CHARMM-GUI Micelle Builder⁶⁸ was used to build SDS/DPC micelles. SDS micelle was modeled by including a total of 60 molecules of SDS. The experimental value of the aggregation number was reported to be close to 60. Simulations with 60 SDS molecule is a popular choice for computational analysis.⁶⁹⁻⁷² The micelle was placed at the center and solvated by overlaying a water box of dimensions 100 × 100 × 100 ų. For neutralizing the simulation box, 60 Na⁺ counterions were added. A total of ∼98230 atoms were considered for MD simulations of SDS in water. DPC micelle was modeled in the same way as SDS. DPC is a neutral zwitterionic molecule; thus, no counterion was added. The final snapshot produced from the molecular dynamics was considered for studying peptide–micelle interactions.

4.15.3. Simulation Setup for Studying Peptide–Micelle Interaction

First, the center of mass of the model linear peptide (P32 or P36) was initially placed ∼55 Å away from the center of mass of the micelle (SDS or DPC; Figure S1a). The water padding was extended in the peptide direction and the solvated water box of dimensions 100 × 100 × 140 ų was subjected to MD simulation (Figure S1b). More than 145530 atoms were considered for MD simulations. To check convergence and ensure efficient sampling, we performed various independent MD replicas differing in the initial setup (setup A, setup B, and setup C: orientations of the peptide relative to micelle) (Figure S1a) as well as in their initial velocities (Table S1).
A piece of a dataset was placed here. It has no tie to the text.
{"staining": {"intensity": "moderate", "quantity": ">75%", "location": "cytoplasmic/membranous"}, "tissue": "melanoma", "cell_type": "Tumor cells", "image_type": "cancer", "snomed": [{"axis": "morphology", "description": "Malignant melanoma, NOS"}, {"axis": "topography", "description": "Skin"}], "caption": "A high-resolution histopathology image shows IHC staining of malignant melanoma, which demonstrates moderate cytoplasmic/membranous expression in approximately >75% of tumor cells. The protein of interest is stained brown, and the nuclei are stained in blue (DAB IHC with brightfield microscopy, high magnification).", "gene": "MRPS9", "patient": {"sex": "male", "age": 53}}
4.15.4. Simulation Parameters

All of the simulations in this study were performed in GROMACS version 2019 package,⁷³ with CHARMM36 (version March 2019)⁷⁴ as force field parameters. The TIP3P⁷⁵ water model was used to model waters. Energy minimization was performed using the steepest descent algorithm (step size = 0.1 Å, 50000 steps). After energy minimization, 200 ps of equilibration was performed (restraining only the micelle and peptide) considering NVT ensemble (first 100 ps) followed by NPT ensemble. After equilibration, the production run for 50 ns was performed and the last 30 ns was considered for analysis. The simulation parameters adopted for this work are given in Table S2. Coordinates were saved at every 10 ps from the MD trajectories for analysis.
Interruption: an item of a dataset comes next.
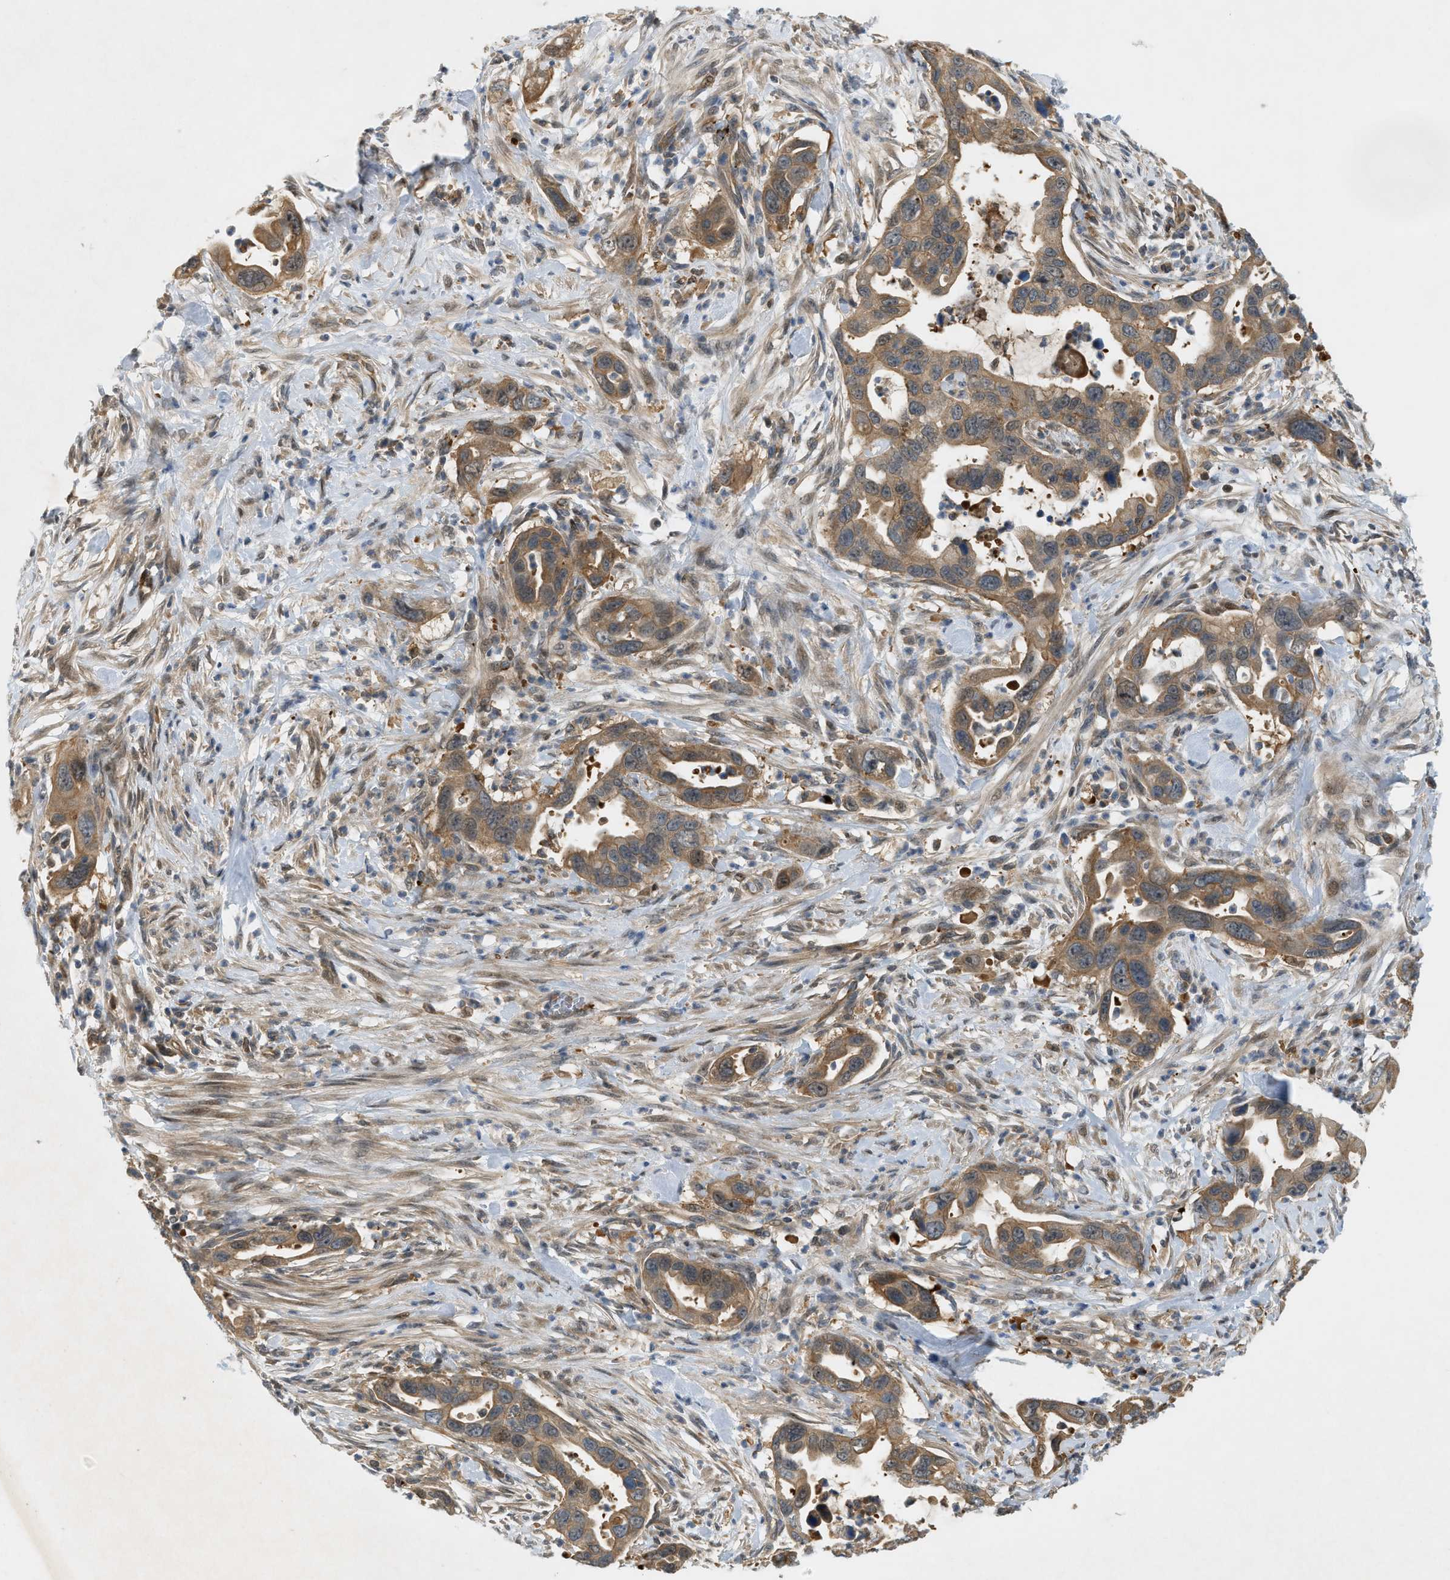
{"staining": {"intensity": "moderate", "quantity": ">75%", "location": "cytoplasmic/membranous"}, "tissue": "pancreatic cancer", "cell_type": "Tumor cells", "image_type": "cancer", "snomed": [{"axis": "morphology", "description": "Adenocarcinoma, NOS"}, {"axis": "topography", "description": "Pancreas"}], "caption": "Immunohistochemistry of pancreatic cancer (adenocarcinoma) reveals medium levels of moderate cytoplasmic/membranous expression in approximately >75% of tumor cells.", "gene": "PDCL3", "patient": {"sex": "female", "age": 70}}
4.15.5. MD Trajectory Analysis

Secondary structural content of the peptides was obtained by processing the MD trajectories using the gmx dssp tool.⁷⁶ Structural deformation of micelles in response to peptide binding was characterized by estimating the trajectory averaged radius of gyration (R_G) and micelle eccentricity using the gmx gyrate tool.⁷³ SASA (solvent-accessible surface area) values are the geometric estimation of the exposure of molecule surface to the bulk solvent. SASA values were computed by gmx sasa(77,78) using a probe radius of 1.4 Å. The gmx distance(73) tool was used to plot the distance between the center of mass of the micelle and peptide as a function of simulation time. Peptide–micelle distance and SASA of peptide were obtained from the MD trajectories and plotted using OriginPro,⁷⁹ and images were generated using PyMOL visualization software.⁶⁶

Supporting Information Available

The Supporting Information is available free of charge at https://pubs.acs.org/doi/10.1021/acsomega.2c01089.
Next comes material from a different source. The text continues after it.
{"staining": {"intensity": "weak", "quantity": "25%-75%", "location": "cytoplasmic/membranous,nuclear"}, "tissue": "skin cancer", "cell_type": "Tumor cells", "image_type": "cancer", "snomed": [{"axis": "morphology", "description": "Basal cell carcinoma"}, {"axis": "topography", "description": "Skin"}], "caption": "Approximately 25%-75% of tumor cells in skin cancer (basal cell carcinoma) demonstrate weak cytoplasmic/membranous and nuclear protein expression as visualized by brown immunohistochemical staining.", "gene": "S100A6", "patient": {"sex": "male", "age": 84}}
• (Figures) MD setup, characterizations by analytical HPLC, HRMS, and ¹H NMR, MIC bar diagrams, hemolytic assay, bactericidal time kinetics, live-cell NMR, CD interactions, residue specific solvent exposure, peptide–micelle distance; (tables) peptide physicochemical properties and MD simulations and structural parameters; general procedures for peptide synthesis, purification and characterization, materials, and microbial culture and cell culture details (PDF)

Author Contributions

S.C. designed the project, G.P. performed most of the experiments (synthesis, purification, characterization the peptides, biological assays, and biophysical (CD, fluorescence) experiments), T.S. performed FESEM experiments and some biophysical experiments, V.S.R did the molecular dynamics simulations, and S.D. performed all of the NMR experiments. S.C. and P.S. analyzed the data and wrote the manuscript.

The authors declare no competing financial interest.